Austrian pension funds, from next year, will have to stress test their portfolios to assess the risk of their having to cut benefits.

Currently, Pensionskassen in the country’s second-pillar system are allowed to cut payments if they fail to achieve the discount rate applied for calculating liabilities.

However, under the new RIMAV-PK – the amended risk-management directive for Pensionskassen – schemes will have to stress test individual groups within their portfolios according to their risk profiles.

Originally, the amended RIMAV was to come into effect this year, but the pension industry was given more time to adapt their systems.

Under the new amendment, pension funds will also have to install models for assessing credit risk, ensuring there is no “excessive dependency” on external ratings, or that such ratings do not encourage “automatic actions”.

Separately, Pensionskassen must also be able to document that they have complied with the PKG pension fund law when using derivatives.

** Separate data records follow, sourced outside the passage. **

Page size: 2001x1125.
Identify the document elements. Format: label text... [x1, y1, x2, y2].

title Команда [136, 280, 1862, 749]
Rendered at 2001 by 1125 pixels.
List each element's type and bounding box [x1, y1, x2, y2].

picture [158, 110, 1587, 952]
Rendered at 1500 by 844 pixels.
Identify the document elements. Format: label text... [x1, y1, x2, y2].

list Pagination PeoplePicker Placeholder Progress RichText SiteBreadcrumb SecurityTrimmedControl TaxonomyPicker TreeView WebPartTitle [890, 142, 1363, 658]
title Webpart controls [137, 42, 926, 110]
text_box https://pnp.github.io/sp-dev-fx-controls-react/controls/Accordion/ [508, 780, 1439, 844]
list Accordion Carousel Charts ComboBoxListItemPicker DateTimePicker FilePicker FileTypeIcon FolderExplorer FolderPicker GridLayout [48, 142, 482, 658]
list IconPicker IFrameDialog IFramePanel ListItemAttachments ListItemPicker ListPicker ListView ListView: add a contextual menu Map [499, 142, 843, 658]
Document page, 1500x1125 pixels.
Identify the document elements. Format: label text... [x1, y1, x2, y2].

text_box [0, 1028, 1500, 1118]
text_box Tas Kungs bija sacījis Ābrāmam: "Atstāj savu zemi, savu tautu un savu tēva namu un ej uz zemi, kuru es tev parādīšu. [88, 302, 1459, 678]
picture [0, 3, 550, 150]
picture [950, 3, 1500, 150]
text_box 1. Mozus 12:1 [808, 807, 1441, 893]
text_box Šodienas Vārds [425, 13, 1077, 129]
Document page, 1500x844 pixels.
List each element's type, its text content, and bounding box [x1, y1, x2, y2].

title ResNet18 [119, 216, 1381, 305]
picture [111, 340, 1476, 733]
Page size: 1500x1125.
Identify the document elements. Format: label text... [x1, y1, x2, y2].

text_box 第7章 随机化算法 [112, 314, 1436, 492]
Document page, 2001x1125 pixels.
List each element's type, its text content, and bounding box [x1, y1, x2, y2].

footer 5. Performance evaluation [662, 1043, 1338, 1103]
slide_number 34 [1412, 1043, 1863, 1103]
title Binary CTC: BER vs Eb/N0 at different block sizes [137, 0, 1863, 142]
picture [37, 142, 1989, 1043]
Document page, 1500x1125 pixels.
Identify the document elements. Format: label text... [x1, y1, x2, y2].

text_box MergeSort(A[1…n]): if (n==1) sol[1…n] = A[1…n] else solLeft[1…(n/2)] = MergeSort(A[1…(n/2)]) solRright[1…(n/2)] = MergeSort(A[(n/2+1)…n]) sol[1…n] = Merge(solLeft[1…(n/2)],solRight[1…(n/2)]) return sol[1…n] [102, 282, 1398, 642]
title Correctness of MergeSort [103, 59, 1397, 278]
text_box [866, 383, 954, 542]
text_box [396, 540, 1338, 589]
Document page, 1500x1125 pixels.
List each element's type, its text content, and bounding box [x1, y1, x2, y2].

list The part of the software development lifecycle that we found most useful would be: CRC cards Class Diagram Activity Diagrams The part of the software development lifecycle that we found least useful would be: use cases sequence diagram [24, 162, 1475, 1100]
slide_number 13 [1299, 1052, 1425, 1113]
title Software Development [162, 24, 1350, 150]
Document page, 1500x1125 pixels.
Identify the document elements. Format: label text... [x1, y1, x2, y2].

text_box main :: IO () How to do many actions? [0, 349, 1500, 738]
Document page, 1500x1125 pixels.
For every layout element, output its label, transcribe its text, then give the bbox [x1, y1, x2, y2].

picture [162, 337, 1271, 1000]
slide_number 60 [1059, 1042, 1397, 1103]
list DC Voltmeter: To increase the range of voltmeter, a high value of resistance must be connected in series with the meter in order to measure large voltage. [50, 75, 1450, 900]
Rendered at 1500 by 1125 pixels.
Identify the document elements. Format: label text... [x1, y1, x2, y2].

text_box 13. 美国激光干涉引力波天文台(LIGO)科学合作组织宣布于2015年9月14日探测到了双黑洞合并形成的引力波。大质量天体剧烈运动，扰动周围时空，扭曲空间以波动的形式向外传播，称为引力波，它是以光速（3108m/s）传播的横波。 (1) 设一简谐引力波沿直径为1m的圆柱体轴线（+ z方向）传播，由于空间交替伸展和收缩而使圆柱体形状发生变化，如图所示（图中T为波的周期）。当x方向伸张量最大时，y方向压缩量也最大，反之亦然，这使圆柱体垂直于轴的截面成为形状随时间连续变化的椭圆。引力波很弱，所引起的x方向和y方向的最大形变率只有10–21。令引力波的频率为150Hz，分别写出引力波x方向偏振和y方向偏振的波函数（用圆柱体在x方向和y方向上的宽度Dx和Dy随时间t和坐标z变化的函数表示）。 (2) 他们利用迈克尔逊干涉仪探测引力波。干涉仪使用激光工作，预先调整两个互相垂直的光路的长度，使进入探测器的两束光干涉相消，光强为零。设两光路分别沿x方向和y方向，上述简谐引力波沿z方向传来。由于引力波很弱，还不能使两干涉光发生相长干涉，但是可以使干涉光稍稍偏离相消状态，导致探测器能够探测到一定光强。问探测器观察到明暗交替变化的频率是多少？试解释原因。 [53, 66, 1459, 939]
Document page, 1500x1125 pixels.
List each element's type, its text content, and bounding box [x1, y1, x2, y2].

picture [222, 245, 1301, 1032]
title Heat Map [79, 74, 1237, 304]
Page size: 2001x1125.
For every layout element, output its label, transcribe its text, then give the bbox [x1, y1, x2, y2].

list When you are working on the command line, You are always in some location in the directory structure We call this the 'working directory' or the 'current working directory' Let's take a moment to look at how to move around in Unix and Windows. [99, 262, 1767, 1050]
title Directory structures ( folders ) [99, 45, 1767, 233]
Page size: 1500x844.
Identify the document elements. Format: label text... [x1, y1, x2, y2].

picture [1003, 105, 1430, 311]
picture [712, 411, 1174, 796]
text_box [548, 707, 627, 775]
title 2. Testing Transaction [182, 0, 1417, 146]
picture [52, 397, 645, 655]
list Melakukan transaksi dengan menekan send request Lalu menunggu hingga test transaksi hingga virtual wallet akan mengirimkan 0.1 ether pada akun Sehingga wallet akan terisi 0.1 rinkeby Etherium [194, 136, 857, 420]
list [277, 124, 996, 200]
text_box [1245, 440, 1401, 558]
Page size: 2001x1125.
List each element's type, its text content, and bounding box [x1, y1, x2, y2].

A minor change concerns the term Risikomanagement-Handbuch, or ‘risk management manual’, which will be changed to ‘internal guidelines’, in accordance with the term for similar tools in other financial industry segments.

In other news, actuarial consultancy arithmetica has issued its latest survey of pension liabilities of listed Austrian companies.

The 2014 figures show that liabilities more than doubled to €737m, due primarily to low interest rates.

Christoph Krischanitz, managing director, said the “unexpectedly strong” decline in interest rates was a “burden” to Austrian companies.

However, he added that the “risk-bearing capacity” of listed Austrian companies remained strong, albeit “a little weakened since last year”.

In total, only 32% of total liabilities of companies listed in the Austrian stock market index ATX are transferred to Pensionskassen or insurers – the rest remains on companies’ books.